Copy every line that contains the string "depth" from the entries below.

START SUPPLIED MATERIAL

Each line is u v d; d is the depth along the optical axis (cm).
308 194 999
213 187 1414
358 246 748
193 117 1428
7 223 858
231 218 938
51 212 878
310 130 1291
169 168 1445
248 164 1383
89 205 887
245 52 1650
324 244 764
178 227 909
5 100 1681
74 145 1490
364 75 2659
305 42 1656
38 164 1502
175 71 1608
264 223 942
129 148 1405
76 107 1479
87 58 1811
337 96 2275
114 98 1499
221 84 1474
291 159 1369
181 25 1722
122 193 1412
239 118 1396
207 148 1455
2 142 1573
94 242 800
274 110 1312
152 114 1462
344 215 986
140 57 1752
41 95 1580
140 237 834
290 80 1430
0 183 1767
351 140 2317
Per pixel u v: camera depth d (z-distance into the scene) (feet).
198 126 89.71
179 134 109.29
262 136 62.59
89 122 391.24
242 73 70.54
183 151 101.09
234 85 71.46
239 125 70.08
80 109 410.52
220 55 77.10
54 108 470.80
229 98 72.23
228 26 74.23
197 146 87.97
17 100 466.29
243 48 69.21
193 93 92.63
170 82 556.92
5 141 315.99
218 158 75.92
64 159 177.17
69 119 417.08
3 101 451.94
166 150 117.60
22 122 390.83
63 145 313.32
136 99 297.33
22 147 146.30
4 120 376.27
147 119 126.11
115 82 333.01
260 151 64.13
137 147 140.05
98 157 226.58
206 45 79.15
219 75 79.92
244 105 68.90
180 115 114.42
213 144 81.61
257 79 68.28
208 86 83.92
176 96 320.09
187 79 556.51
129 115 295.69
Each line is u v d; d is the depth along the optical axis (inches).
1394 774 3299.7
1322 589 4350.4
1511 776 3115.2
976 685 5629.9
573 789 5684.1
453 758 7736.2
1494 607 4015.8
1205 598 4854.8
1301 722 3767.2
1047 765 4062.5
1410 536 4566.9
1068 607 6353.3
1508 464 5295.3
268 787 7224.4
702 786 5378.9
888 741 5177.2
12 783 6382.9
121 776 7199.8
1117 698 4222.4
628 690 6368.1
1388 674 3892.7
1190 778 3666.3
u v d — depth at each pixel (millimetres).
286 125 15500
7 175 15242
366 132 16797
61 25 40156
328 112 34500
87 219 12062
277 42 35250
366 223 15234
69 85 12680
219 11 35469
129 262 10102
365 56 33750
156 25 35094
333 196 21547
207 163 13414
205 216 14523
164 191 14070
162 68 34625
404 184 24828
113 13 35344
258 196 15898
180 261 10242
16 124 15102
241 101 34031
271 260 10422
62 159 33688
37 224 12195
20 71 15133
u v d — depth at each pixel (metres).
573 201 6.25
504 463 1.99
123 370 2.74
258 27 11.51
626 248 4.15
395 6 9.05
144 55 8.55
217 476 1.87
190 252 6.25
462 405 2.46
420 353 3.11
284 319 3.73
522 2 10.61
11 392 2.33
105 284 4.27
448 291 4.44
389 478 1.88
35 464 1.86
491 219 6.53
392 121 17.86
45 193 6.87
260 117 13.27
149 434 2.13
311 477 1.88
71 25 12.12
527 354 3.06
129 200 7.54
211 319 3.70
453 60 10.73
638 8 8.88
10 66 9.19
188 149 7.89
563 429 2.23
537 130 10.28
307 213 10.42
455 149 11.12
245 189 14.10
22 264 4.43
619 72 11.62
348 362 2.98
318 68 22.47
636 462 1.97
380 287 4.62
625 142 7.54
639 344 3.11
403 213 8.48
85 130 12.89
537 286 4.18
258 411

END SUPPLIED MATERIAL

EXERCISE ANSWER:
Each line is u v d; d is the depth along the optical axis (cm).
Per pixel u v: camera depth d (z-distance into the scene) (feet).
Each line is u v d; d is the depth along the optical axis (inches).
u v d — depth at each pixel (millimetres).
u v d — depth at each pixel (metres).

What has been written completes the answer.